Provided information:
+++
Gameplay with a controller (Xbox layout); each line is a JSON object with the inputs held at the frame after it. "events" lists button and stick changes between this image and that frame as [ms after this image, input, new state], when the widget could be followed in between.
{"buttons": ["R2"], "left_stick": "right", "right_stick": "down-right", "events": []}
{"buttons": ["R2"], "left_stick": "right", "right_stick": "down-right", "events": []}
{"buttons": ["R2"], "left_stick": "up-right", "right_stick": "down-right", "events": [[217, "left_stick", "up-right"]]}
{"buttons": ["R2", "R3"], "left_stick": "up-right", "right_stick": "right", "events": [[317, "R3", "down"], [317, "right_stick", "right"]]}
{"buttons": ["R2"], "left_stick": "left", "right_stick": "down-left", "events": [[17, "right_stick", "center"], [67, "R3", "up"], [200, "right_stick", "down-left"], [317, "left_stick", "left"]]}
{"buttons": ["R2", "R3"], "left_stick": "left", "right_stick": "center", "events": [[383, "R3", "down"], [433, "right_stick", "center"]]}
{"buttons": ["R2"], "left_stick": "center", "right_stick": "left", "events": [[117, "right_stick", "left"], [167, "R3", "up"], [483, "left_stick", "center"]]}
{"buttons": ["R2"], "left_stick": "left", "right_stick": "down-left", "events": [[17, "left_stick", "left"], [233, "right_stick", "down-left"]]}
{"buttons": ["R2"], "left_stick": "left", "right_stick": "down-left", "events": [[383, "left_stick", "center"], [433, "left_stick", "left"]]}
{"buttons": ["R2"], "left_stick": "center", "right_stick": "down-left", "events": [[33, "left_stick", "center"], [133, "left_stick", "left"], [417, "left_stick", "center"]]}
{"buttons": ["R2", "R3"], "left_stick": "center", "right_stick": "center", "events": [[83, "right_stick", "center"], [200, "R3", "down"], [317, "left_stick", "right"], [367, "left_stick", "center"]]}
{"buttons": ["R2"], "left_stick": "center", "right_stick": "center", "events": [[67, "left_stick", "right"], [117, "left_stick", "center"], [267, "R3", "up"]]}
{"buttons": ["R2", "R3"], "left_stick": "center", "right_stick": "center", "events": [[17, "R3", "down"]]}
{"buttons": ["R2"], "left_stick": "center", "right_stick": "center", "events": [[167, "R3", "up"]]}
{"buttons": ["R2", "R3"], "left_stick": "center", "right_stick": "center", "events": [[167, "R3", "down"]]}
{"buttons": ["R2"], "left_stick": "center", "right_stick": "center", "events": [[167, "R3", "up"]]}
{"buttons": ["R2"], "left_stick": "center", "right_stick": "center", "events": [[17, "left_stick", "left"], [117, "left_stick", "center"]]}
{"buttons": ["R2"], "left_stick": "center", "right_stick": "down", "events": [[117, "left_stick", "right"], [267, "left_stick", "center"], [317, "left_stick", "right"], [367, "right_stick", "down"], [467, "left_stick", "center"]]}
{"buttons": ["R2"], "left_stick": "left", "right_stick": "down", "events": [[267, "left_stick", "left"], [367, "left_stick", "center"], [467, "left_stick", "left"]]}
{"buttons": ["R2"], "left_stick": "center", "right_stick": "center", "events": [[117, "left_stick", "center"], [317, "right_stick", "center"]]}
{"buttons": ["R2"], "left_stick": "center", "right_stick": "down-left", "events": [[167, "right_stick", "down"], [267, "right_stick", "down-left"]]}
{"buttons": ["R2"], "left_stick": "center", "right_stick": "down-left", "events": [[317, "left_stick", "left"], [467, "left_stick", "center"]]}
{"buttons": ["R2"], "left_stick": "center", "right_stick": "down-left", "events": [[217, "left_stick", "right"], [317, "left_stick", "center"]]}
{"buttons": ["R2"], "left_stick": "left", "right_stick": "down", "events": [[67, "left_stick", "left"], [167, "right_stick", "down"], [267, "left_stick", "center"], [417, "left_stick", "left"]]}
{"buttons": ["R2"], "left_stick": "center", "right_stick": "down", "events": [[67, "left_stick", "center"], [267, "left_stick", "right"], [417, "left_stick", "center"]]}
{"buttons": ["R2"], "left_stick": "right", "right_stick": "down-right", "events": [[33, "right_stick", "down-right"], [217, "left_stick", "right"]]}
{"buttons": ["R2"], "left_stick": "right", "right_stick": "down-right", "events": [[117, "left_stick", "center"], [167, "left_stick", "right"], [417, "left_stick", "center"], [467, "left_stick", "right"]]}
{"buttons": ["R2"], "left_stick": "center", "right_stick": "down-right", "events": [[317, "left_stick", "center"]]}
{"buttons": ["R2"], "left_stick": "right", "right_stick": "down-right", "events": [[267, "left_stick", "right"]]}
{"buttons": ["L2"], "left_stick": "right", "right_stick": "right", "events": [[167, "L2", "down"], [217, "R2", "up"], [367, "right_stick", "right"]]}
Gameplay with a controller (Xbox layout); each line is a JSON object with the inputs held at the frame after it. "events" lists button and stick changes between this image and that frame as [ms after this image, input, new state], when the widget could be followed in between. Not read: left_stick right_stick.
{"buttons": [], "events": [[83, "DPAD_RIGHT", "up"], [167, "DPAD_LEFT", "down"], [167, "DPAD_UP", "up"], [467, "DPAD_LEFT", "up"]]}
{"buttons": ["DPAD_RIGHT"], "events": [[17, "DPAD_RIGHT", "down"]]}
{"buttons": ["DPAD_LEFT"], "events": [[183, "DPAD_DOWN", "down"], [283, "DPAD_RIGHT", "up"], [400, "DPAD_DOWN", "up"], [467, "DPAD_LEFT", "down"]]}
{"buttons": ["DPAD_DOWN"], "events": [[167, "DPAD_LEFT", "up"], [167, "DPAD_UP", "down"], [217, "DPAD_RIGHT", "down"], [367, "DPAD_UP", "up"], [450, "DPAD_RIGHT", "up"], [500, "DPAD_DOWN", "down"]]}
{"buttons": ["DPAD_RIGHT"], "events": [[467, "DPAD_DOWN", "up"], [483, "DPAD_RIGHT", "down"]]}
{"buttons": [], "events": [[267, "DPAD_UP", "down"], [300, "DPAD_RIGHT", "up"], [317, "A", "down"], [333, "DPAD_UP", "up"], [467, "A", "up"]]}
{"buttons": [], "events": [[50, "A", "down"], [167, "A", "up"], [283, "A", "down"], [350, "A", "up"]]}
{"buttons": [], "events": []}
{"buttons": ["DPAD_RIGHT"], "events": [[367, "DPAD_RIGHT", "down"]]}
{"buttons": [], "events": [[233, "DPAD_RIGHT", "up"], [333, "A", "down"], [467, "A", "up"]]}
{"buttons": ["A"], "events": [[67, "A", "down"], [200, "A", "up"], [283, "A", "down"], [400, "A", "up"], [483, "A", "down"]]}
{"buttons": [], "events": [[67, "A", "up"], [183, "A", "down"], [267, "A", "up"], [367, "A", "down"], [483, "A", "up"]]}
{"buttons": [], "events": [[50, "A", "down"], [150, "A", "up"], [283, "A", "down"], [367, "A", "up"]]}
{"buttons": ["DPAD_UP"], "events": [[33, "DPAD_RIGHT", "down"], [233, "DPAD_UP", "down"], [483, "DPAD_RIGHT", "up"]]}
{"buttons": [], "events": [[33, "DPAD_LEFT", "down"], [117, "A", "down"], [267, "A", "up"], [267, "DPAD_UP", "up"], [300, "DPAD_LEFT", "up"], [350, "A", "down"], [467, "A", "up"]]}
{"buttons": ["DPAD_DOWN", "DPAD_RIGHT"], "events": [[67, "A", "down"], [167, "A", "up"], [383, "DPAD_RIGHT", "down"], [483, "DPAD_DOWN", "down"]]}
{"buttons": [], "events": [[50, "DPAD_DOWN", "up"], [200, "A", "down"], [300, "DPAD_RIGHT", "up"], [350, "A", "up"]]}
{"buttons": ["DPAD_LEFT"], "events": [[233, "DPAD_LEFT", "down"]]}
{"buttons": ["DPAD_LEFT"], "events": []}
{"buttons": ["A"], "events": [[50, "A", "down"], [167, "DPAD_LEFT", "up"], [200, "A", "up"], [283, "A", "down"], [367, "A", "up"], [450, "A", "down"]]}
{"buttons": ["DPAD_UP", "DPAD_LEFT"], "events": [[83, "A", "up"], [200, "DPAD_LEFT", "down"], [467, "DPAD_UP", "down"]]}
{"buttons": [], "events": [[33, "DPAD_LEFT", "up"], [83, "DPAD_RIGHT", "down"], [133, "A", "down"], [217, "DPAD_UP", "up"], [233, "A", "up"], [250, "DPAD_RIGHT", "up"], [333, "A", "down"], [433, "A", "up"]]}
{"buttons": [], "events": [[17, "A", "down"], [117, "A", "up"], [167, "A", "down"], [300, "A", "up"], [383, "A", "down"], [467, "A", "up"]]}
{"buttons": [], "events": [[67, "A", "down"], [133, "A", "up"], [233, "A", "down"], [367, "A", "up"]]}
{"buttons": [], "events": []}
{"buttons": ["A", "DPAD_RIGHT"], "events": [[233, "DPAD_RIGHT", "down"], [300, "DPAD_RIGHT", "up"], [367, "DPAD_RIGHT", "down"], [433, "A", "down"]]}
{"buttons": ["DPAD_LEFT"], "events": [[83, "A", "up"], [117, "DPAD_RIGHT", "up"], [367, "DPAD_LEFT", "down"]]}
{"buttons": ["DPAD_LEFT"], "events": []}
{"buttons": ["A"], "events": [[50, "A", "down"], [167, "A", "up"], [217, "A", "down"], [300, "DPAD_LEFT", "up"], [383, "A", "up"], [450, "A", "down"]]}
+++
Exercise requirements:
Report each line of the material above where the word "between" appears.

Response to this exercise:
Gameplay with a controller (Xbox layout); each line is a JSON object with the inputs held at the frame after it. "events" lists button and stick changes between this image and that frame as [ms after this image, input, new state], when the widget could be followed in between.
Gameplay with a controller (Xbox layout); each line is a JSON object with the inputs held at the frame after it. "events" lists button and stick changes between this image and that frame as [ms after this image, input, new state], when the widget could be followed in between. Not read: left_stick right_stick.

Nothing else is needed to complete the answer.